Thursday, April 25, 2024

Day 35: Barely A Month In And Democrats Are Already Admitting Biden Can’t Be Trusted With The Nuclear Codes.

What’s the big difference between the identical facilities Donald Trump and Joe Biden used for unaccompanied minors at the border? How they feel about it, of course!

REVOKED: Immigration Mitigation During A Global Pandemic.

Biden has rescinded President Trump’s April 2020 suspension of certain immigration visas.

These measures, including a freeze on the diversity lottery program, reduced legal immigration to the United States during the Coronavirus pandemic. Spouses and children of U.S. citizens, some healthcare workers, and certain investors were exempt from the restrictions.

In his proclamation on revoking Proclamation 10014, Biden writes that the previous order “does not advance the interests of the United States.”

“To the contrary, it harms the United States, including by preventing certain family members of United States citizens and lawful permanent residents from joining their families here. It also harms industries in the United States that utilize talent from around the world. And it harms individuals who were selected to receive the opportunity to apply for, and those who have likewise received, immigrant visas through the Fiscal Year 2020 Diversity Visa Lottery. Proclamation 10014 has prevented these individuals from entering the United States, resulting, in some cases, in the delay and possible forfeiture of their opportunity to receive Fiscal Year 2020 diversity visas and to realize their dreams in the United States.”

Likewise, Americans of every national, ethnic, and demographic background have experienced the delay and forfeiture of “realizing their dreams in the United States” due to unemployment, economic crisis, and a year without in-person schooling. For Biden, the interests of non-citizens who want to come to the United States are simply a higher priority.

The Difference Between Trump and Biden’s Detention Facilities? Heartbreak.

The major difference between Trump’s “kids in cages” and Biden’s “temporary facilities?” For Team Biden, it’s more “heartbreaking.”

When FOX correspondent Peter Doocy asked what exactly the difference is between “kids in cages” and “kids in containers,” Psaki offered up “a broader description of what’s happening here.” Psaki distinguished Biden’s approach from the family separation policy enforced by Trump and explained the dilemma—not unique to the year 2021—of sending minors on a dangerous journey back home, detaining them in HHS-run facilities, or releasing them to unvetted sponsors.

“We’ve chosen the middle option… This is a difficult situation. It’s a difficult choice. That’s the choice we’ve made,” Psaki said.

Fox News reports:

The facility that has been reopened is the same facility that was used by the Trump administration in the summer of 2019.

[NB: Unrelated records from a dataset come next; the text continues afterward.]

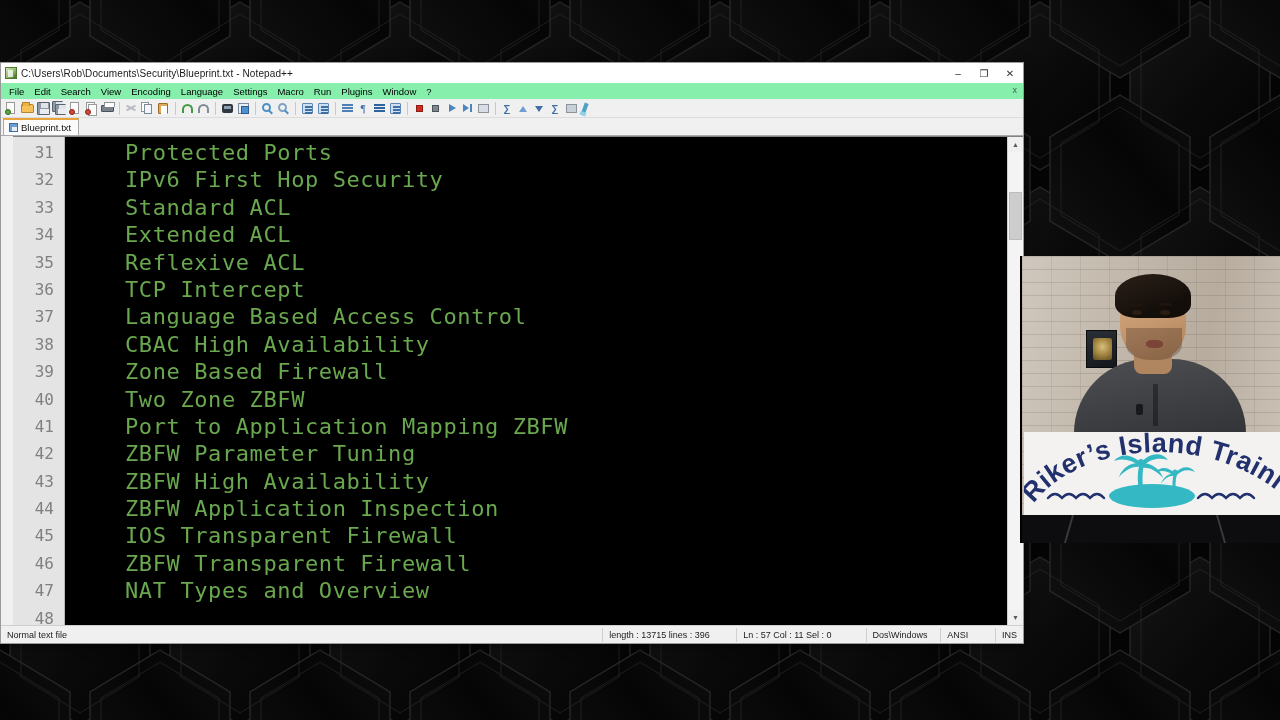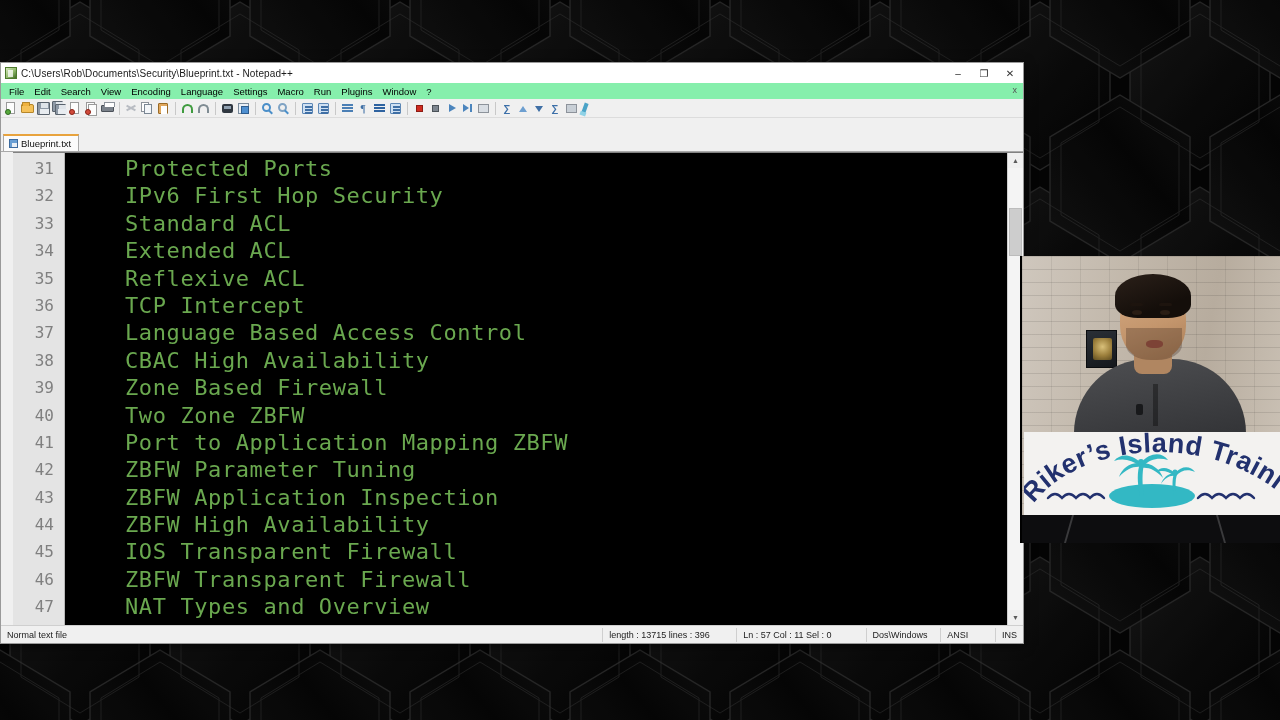"Blueprint.txt" #tabbar { margin-top: 16px -> none }
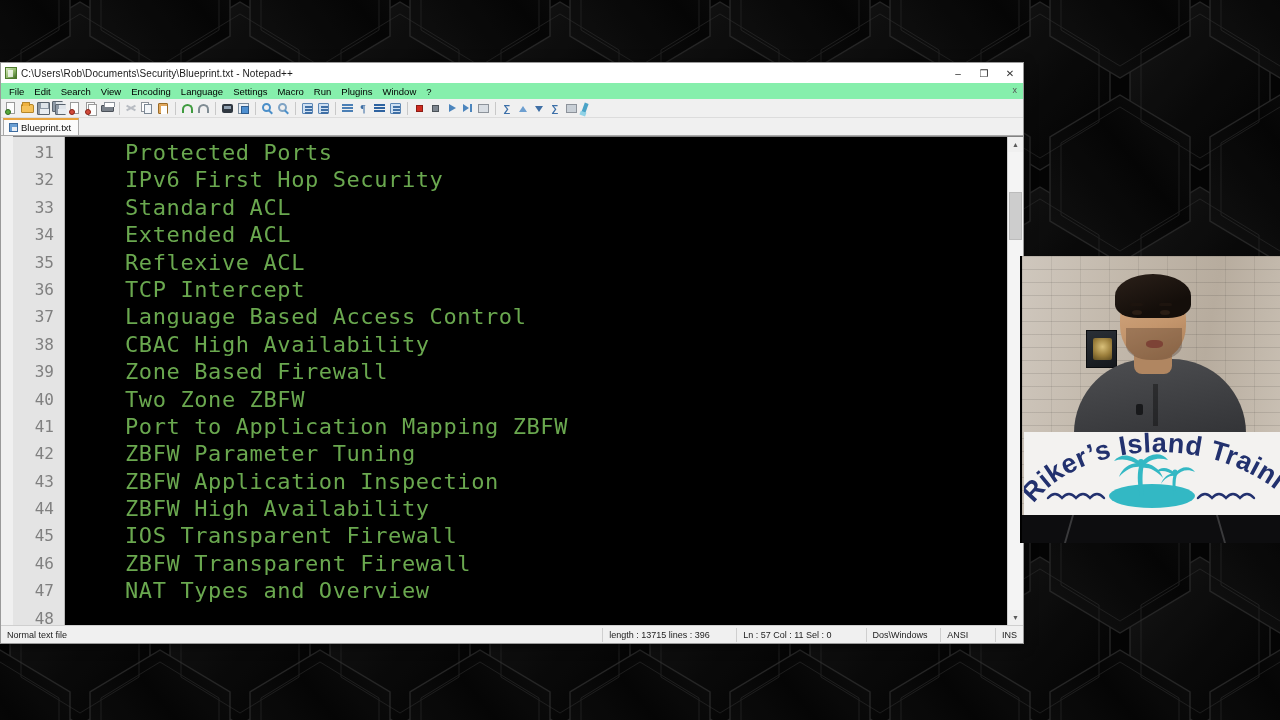"ZBFW Application Inspection" div.codeline { order: before "ZBFW High Availability" -> after "ZBFW High Availability" }
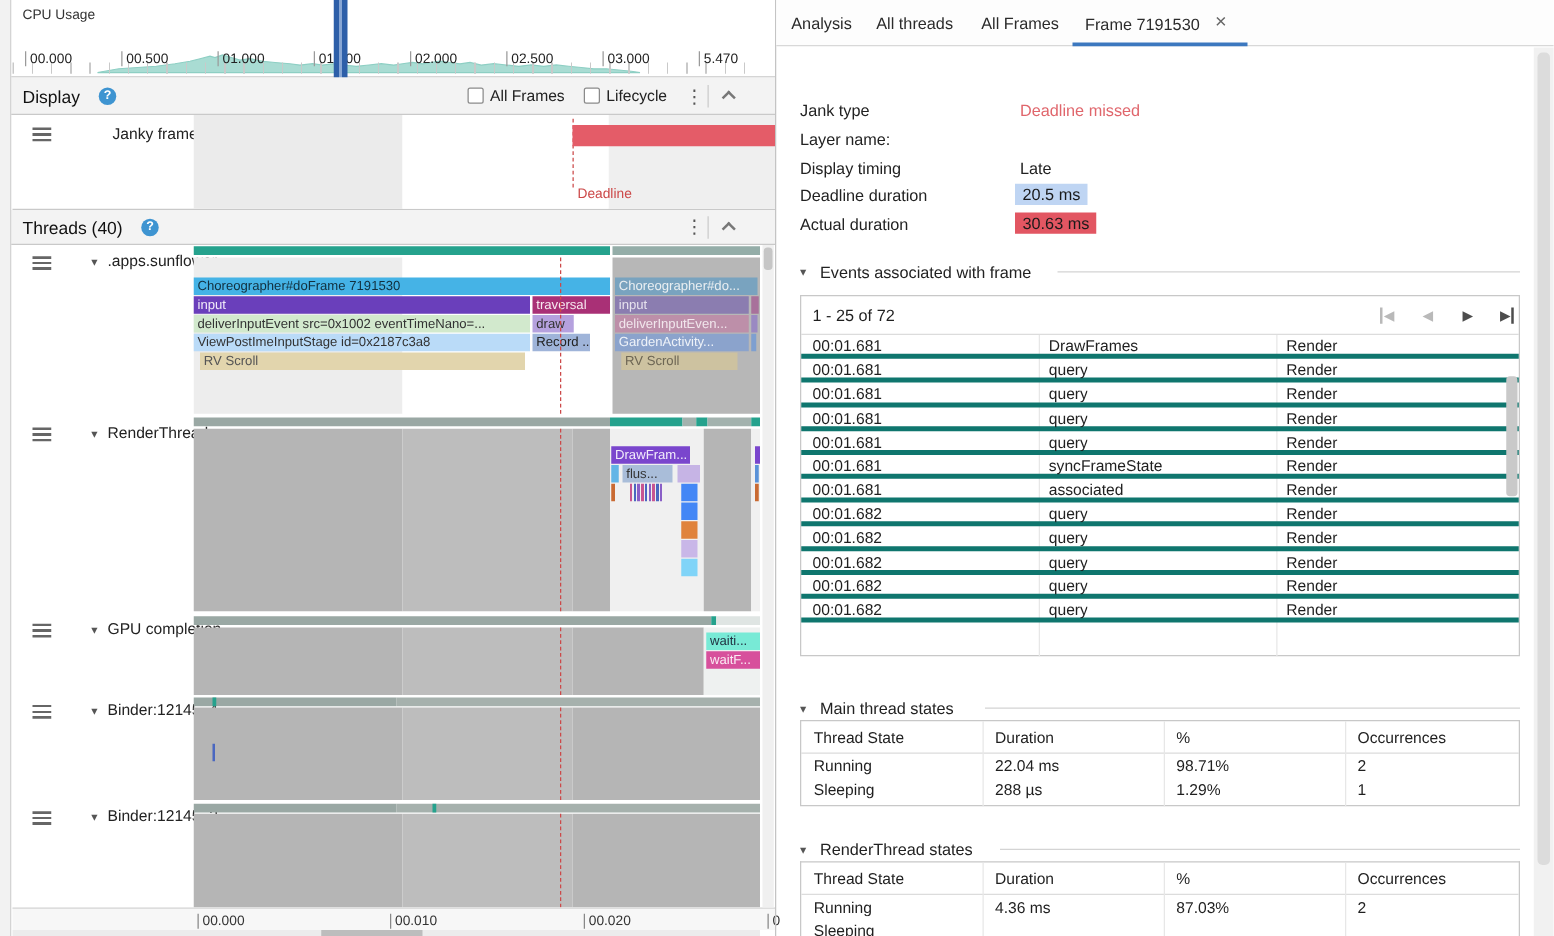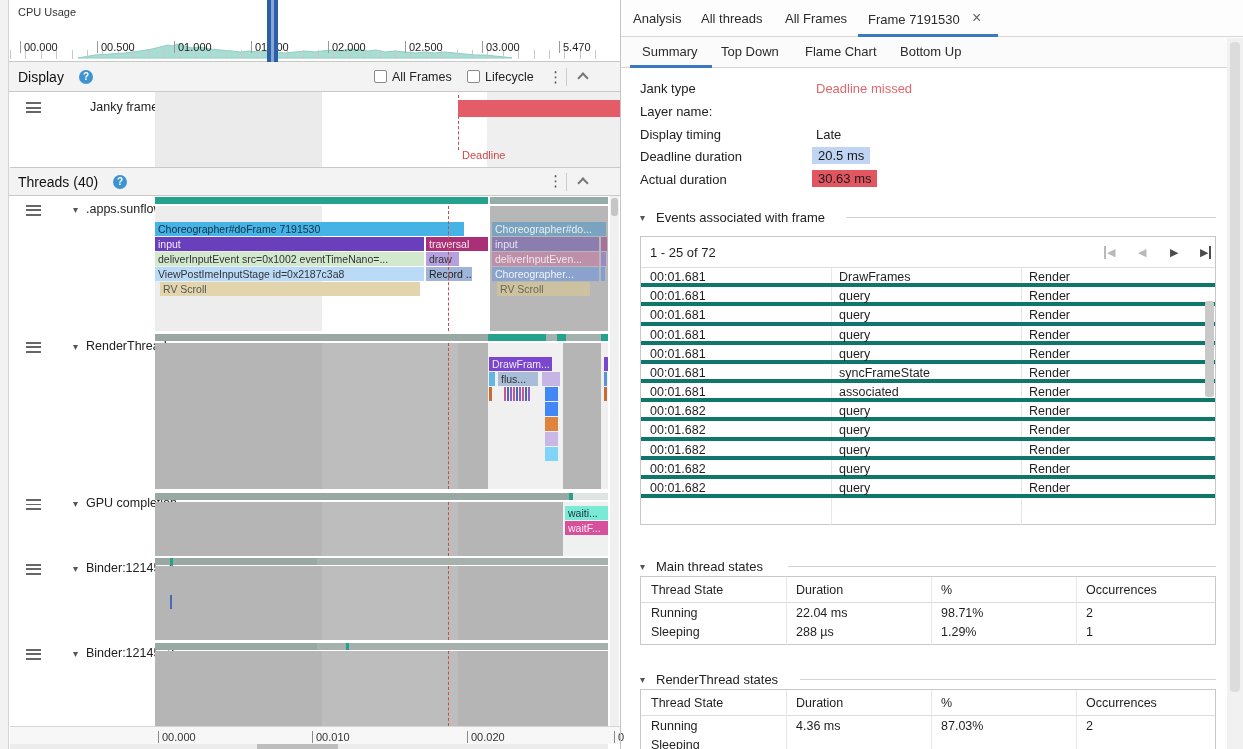"Summary" div.abs { html: <div> <div>Summary</div> <div>Top Down</div> <div>Flame Chart</div> <div>Bottom Up</div> <div></div> </div> -> none }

At the time, in an op-ed in the Miami Herald about his Latin America policy published on June 24, 2019, then-candidate Joe Biden said: “Under Trump, there have been horrifying scenes at the border of kids being kept in cages, tear-gassing asylum seekers, ripping children from their mothers’ arms.”

And in July 2019, then-candidate Sen. Kamala Harris said that Trump “has pushed policies that’s been about putting babies in cages at the border in the name of security,” instead calling it “a human rights abuse being committed by the United States government.”

Dems Don’t Trust Biden With the Nuclear Football.

Congressional Democrats’ concerns about the nuclear football did not evaporate when President Donald Trump left office.

About three dozen House Dems have signed on to a letter asking President Joe Biden to renounce singular authority over the nuclear codes, writing that “Vesting one person with this authority entails real risks.”

Rep. Jimmy Panetta tweeted, “I’m calling on @POTUS to install checks & balances in our nuclear command-and-control structure. Past presidents have threatened nuclear attacks on other countries or exhibited concerning behavior that cast doubt on their judgment.”

“No one person should have the ability to start a nuclear war,” Rep. Ted Lieu tweeted, along with the full text of the letter. “We led a letter with @RepJimmyPanetta to @POTUS urging him to modify the decision-making process the U.S. uses in its command and control of nuclear forces.”

House Speaker Nancy Pelosi proposed similar discussion on January 8, saying she had spoke to Chairman of the Joint Chiefs of Staff General Mark Miller “to discuss available precautions for preventing an unstable president from initiating military hostilities or accessing the launch codes and ordering a nuclear strike.”

“The situation of this unhinged President could not be more dangerous,” she said.